Sputnik talked to Doyle against the backdrop of a series of revelations about the Catholic Church molestation cases, including about the concealment of years of clergy sexual abuse in the US state of Pennsylvania, and Pope Francis' visit to Ireland, during which he acknowledged the church's failure to tackle the issue of child abuse offenses at the hands of the clergy.
All talk, no decisive action
When asked to comment on the first papal visit to Ireland in 39 years, Doyle expressed his disappointment with the Pope's address in Dublin since the former priest and his colleagues expected the pope to unveil some strong measures, preferably a universal law for the entire Catholic Church, that would combat child abuse crimes committed by the clergy.
"This was a wonderful opportunity for the Pope to announce some form of action, and what we would ask for was universal … a universal law so that if an individual sexually abused a child now or in the past they were out of Ministry forever. The only country where that's a law is the United States and that's because the [US] bishops were pushed by the people to do so. We're asking the Pope to make zero tolerance a policy, a law, for the entire Catholic Church. We were disappointed that he did not do that," Doyle explained.
He also pointed at the abundance of rhetoric in Pope Francis' address in Dublin, adding that, in his experience, measures to fight the problem of sexual abuse in the Catholic Church were pushed by victims of sexual offenses rather than by the clergy.
"It's still rhetoric and that's what we have been hearing… now I have been involved in this for thirty-four years and all I have heard is rhetoric… any major changes or any laws that have been passed or anything of that nature… has been forced by the survivors," Doyle indicated.
He acknowledged, though, that the rhetoric coming from the pope was much stronger compared to what had been said before.
"I think the rhetoric that he did… the things he said were good, they were strong, they were very pointed… Much more pointed than any rhetoric than before, but… and this is a big but… it's still rhetoric. It's still words," Doyle said.
According to Doyle, the papal visit did, nevertheless, make the sex abuse issue a very powerful theme in media.
"The newspapers were full of that… The media focused clearly on the sexual abuse and exactly what I'm saying: the rhetoric and the lack of action. There were a lot of interviews with survivors, with people who are actively supporting survivors like myself," Doyle pointed out.
He revealed that his active engagement in the movement to help the victims of sexual abuse made him leave the church.
"I have not been an active priest for a number of years because I have been active in the movement to help the victims of sexual abuse… and if you're active in that, you can hardly be an active priest, especially in the United States, I'm considered too subversive, too dangerous… Besides I don't want to work for an organization that has enabled widespread sexual abuse of children," Doyle stressed.
Catholic church infighting
In late July, Pope Francis accepted the resignation of McCarrick, archbishop emeritus of Washington, after the latter was found guilty of sexually abusing a teenager while serving as a priest in New York nearly 50 years ago.
Doyle said that he had been very surprised when the active clergyman came forward with such statements.
"My thoughts on the letter itself are that it's extreme in the sense that I'm very surprised a member of the hierarchy, who is still in union with the Pope, would make those kinds of statements, although, there is a very powerful group who make a lot of noise, who are clearly against the Pope… We thought that this was clearly a political move and we were upset that it detracted from the real issue which was the sexual abuse issue," Doyle argued.

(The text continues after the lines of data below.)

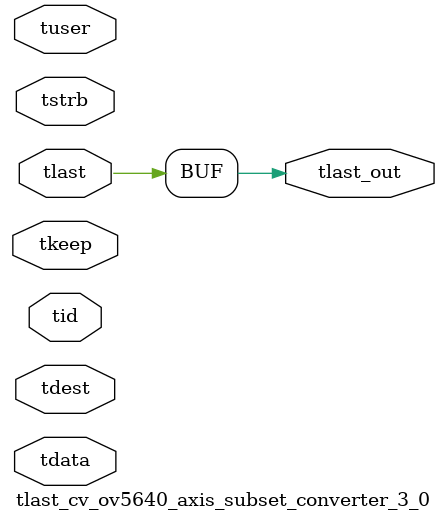
<source format=v>


`timescale 1ps/1ps

module tlast_cv_ov5640_axis_subset_converter_3_0 #
(
parameter C_S_AXIS_TID_WIDTH   = 1,
parameter C_S_AXIS_TUSER_WIDTH = 0,
parameter C_S_AXIS_TDATA_WIDTH = 0,
parameter C_S_AXIS_TDEST_WIDTH = 0
)
(
input  [(C_S_AXIS_TID_WIDTH   == 0 ? 1 : C_S_AXIS_TID_WIDTH)-1:0       ] tid,
input  [(C_S_AXIS_TDATA_WIDTH == 0 ? 1 : C_S_AXIS_TDATA_WIDTH)-1:0     ] tdata,
input  [(C_S_AXIS_TUSER_WIDTH == 0 ? 1 : C_S_AXIS_TUSER_WIDTH)-1:0     ] tuser,
input  [(C_S_AXIS_TDEST_WIDTH == 0 ? 1 : C_S_AXIS_TDEST_WIDTH)-1:0     ] tdest,
input  [(C_S_AXIS_TDATA_WIDTH/8)-1:0 ] tkeep,
input  [(C_S_AXIS_TDATA_WIDTH/8)-1:0 ] tstrb,
input  [0:0]                                                             tlast,
output                                                                   tlast_out
);

assign tlast_out = {tlast};

endmodule


</source>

He indicated that Vigano's statement might have sought to shift the balance of power in the Catholic hierarchy, adding, nevertheless, that he was waiting for the official response to the claims from the Vatican itself.
"I know some of the Cardinals who are behind the ultra-conservative movement and I would not have any faith in them… And they are worried about their own position and so on, because what the Pope is proposing with some of his reforms is stripping the hierarchy of significant parts of the power they have over Catholic people. It's power that is the currency over there in the Vatican, it's power, and when they get uptight… some of those guys get uptight it's because they think he [Francis] is taking their power away," Doyle believed.

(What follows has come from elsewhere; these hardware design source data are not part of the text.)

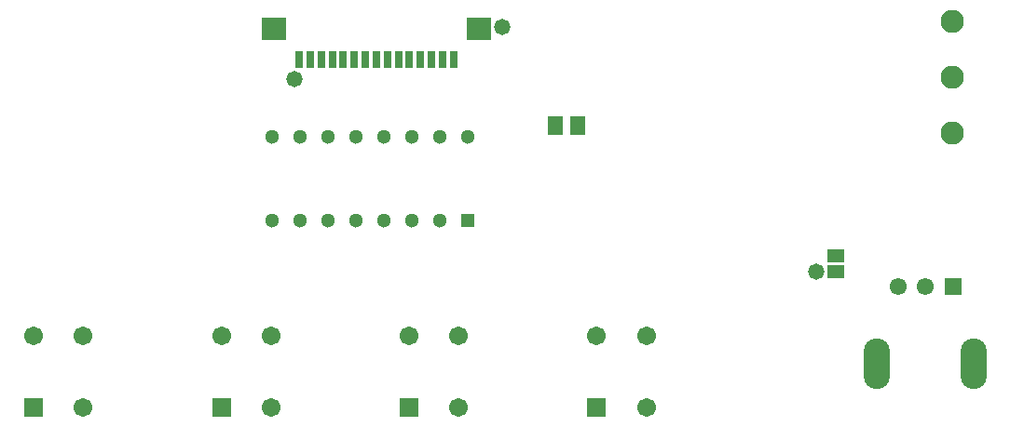
<source format=gts>
G04*
G04 #@! TF.GenerationSoftware,Altium Limited,Altium Designer,20.1.12 (249)*
G04*
G04 Layer_Color=8388736*
%FSLAX25Y25*%
%MOIN*%
G70*
G04*
G04 #@! TF.SameCoordinates,7D01FC5B-E23C-4C92-B969-1582809840FB*
G04*
G04*
G04 #@! TF.FilePolarity,Negative*
G04*
G01*
G75*
%ADD19R,0.05524X0.06509*%
%ADD20R,0.06115X0.05131*%
%ADD21R,0.03162X0.05918*%
%ADD22R,0.08674X0.07887*%
%ADD23C,0.06102*%
%ADD24R,0.06102X0.06102*%
G04:AMPARAMS|DCode=25|XSize=94.49mil|YSize=181.1mil|CornerRadius=47.24mil|HoleSize=0mil|Usage=FLASHONLY|Rotation=180.000|XOffset=0mil|YOffset=0mil|HoleType=Round|Shape=RoundedRectangle|*
%AMROUNDEDRECTD25*
21,1,0.09449,0.08661,0,0,180.0*
21,1,0.00000,0.18110,0,0,180.0*
1,1,0.09449,0.00000,0.04331*
1,1,0.09449,0.00000,0.04331*
1,1,0.09449,0.00000,-0.04331*
1,1,0.09449,0.00000,-0.04331*
%
%ADD25ROUNDEDRECTD25*%
%ADD26C,0.08280*%
%ADD27R,0.06706X0.06706*%
%ADD28C,0.06706*%
%ADD29C,0.05118*%
%ADD30R,0.05118X0.05118*%
%ADD31C,0.05800*%
D19*
X321663Y234000D02*
D03*
X329537D02*
D03*
D20*
X422000Y187356D02*
D03*
Y181844D02*
D03*
D21*
X229941Y257811D02*
D03*
X233878D02*
D03*
X245689D02*
D03*
X249626D02*
D03*
X269311D02*
D03*
X273248D02*
D03*
X277185D02*
D03*
X281122D02*
D03*
X285059D02*
D03*
X265374D02*
D03*
X261437D02*
D03*
X257500D02*
D03*
X253563D02*
D03*
X241752D02*
D03*
X237815D02*
D03*
D22*
X294114Y268638D02*
D03*
X220886D02*
D03*
D23*
X444157Y176459D02*
D03*
X454000D02*
D03*
D24*
X463843D02*
D03*
D25*
X436677Y148900D02*
D03*
X471323D02*
D03*
D26*
X463700Y271500D02*
D03*
Y251500D02*
D03*
Y231500D02*
D03*
D27*
X134942Y133105D02*
D03*
X202075D02*
D03*
X269208D02*
D03*
X336342D02*
D03*
D28*
X152658D02*
D03*
Y158695D02*
D03*
X134942D02*
D03*
X219792Y133105D02*
D03*
Y158695D02*
D03*
X202075D02*
D03*
X286925Y133105D02*
D03*
Y158695D02*
D03*
X269208D02*
D03*
X354058Y133105D02*
D03*
Y158695D02*
D03*
X336342D02*
D03*
D29*
X290200Y230100D02*
D03*
X280200D02*
D03*
X270200D02*
D03*
X260200D02*
D03*
X250200D02*
D03*
X240200D02*
D03*
X230200D02*
D03*
X220200D02*
D03*
Y200100D02*
D03*
X230200D02*
D03*
X240200D02*
D03*
X250200D02*
D03*
X260200D02*
D03*
X270200D02*
D03*
X280200D02*
D03*
D30*
X290200D02*
D03*
D31*
X228300Y250800D02*
D03*
X415000Y181844D02*
D03*
X302400Y269300D02*
D03*
M02*

</source>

Francis in touch with reality
Doyle suggested that the allegations brought against the pope might have been the result of his position on certain issues which are considered taboo by the conservative Roman Curia.
"He's been fairly blunt about some issues that indicate he's more in touch with the real world than probably anybody else over there. Because he's talking about real issues… issues with the gay-lesbian community… issues involving divorce and remarriage," Doyle said.
He added that Francis' opponents wanted to return to the beginning of the 20th century when the clergy's position was a decisive one.
"So what I see is a man who is struggling to make his vision real in the Church, and he's fighting against the Vatican Curia which is a significantly powerful group who think the Church belongs to them, that they own it and they can do whatever they wish with it. The Catholic Church, the hierarchy, has sustained itself on secrecy for ages and it's not working any longer. It's making things worse," Doyle concluded.